HARRISBURG - Pennsylvania's top elections official said yesterday that he would go to court to block an out-of-state nonprofit group from televising an ad promoting a Republican state Supreme Court candidate.

Secretary of State Pedro Cortés said the ad by the Virginia-based Center for Individual Freedom in support of Superior Court Judge Maureen Lally-Green violates state election law because it is financed with corporate money. The law forbids the use of corporate funds to influence elections.

"Due to the fact that this ad is being aired in the week immediately preceding the municipal election, the advertisement leaves the listener or viewer with the clear request to thank Judge Lally-Green by voting for her," Cortés said.

The organization describes the 30-second spot, which touts Lally-Green as being tough on criminals, as part of a "public education effort" in Pennsylvania, according to a news release posted on its Web site Sunday. The ad is being shown in some of the state's most expensive TV markets, including Philadelphia, Pittsburgh and Harrisburg.

The organization says its mission is "to protect and defend individual freedoms and individual rights guaranteed by the U.S. Constitution." The group's president, Jeffrey Mazzella, did not immediately return a telephone message left at its Alexandria, Va., headquarters last evening.

Cortés said he would petition Commonwealth Court for an injunction and a cease-and-desist order against the group today.

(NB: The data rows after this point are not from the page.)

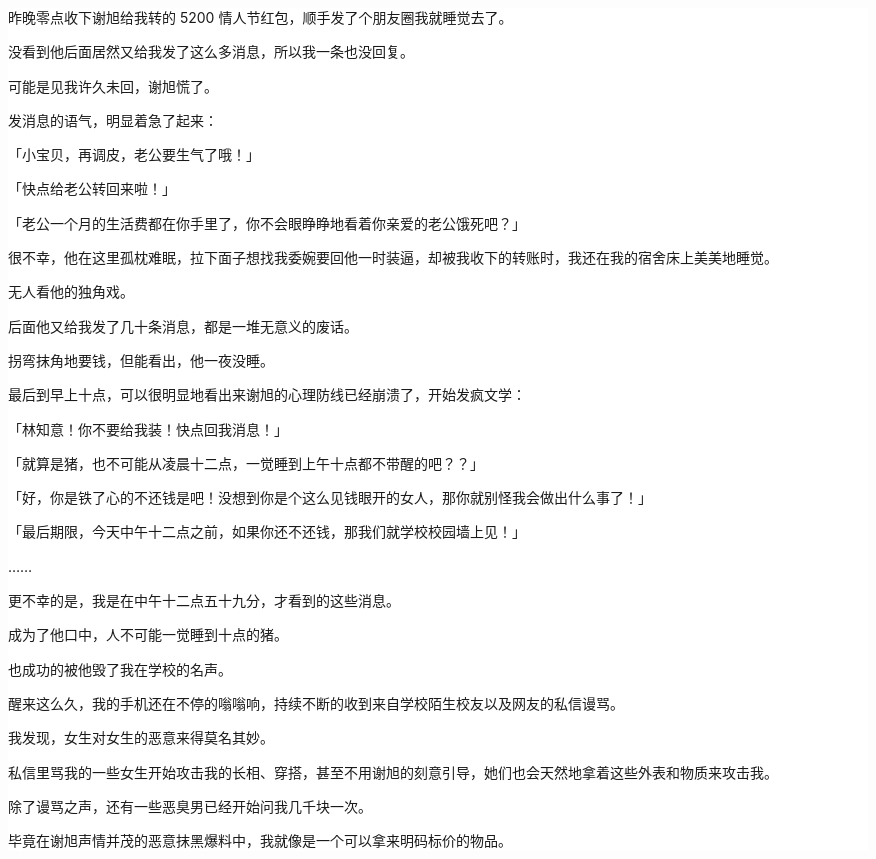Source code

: 昨晚零点收下谢旭给我转的 5200 情人节红包，顺手发了个朋友圈我就睡觉去了。


没看到他后面居然又给我发了这么多消息，所以我一条也没回复。


可能是见我许久未回，谢旭慌了。


发消息的语气，明显着急了起来：


「小宝贝，再调皮，老公要生气了哦！」


「快点给老公转回来啦！」


「老公一个月的生活费都在你手里了，你不会眼睁睁地看着你亲爱的老公饿死吧？」


很不幸，他在这里孤枕难眠，拉下面子想找我委婉要回他一时装逼，却被我收下的转账时，我还在我的宿舍床上美美地睡觉。


无人看他的独角戏。


后面他又给我发了几十条消息，都是一堆无意义的废话。


拐弯抹角地要钱，但能看出，他一夜没睡。


最后到早上十点，可以很明显地看出来谢旭的心理防线已经崩溃了，开始发疯文学：


「林知意！你不要给我装！快点回我消息！」


「就算是猪，也不可能从凌晨十二点，一觉睡到上午十点都不带醒的吧？？」


「好，你是铁了心的不还钱是吧！没想到你是个这么见钱眼开的女人，那你就别怪我会做出什么事了！」


「最后期限，今天中午十二点之前，如果你还不还钱，那我们就学校校园墙上见！」


……


更不幸的是，我是在中午十二点五十九分，才看到的这些消息。


成为了他口中，人不可能一觉睡到十点的猪。


也成功的被他毁了我在学校的名声。


醒来这么久，我的手机还在不停的嗡嗡响，持续不断的收到来自学校陌生校友以及网友的私信谩骂。


我发现，女生对女生的恶意来得莫名其妙。


私信里骂我的一些女生开始攻击我的长相、穿搭，甚至不用谢旭的刻意引导，她们也会天然地拿着这些外表和物质来攻击我。


除了谩骂之声，还有一些恶臭男已经开始问我几千块一次。


毕竟在谢旭声情并茂的恶意抹黑爆料中，我就像是一个可以拿来明码标价的物品。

He said his request does not suggest any wrongdoing by Lally-Green or her campaign.

Lally-Green campaign spokesman Mark Weaver said the ads were in no way connected to the campaign.

"We've never met this group, we didn't ask them to run these ads, and we have no part in the dispute between the secretary of state and them," Weaver said.

Lally-Green is competing against fellow Superior Court Judges Seamus McCaffery and Debra Todd, both Democrats, and Republican candidate Michael Krancer to fill two vacancies on the state's highest court.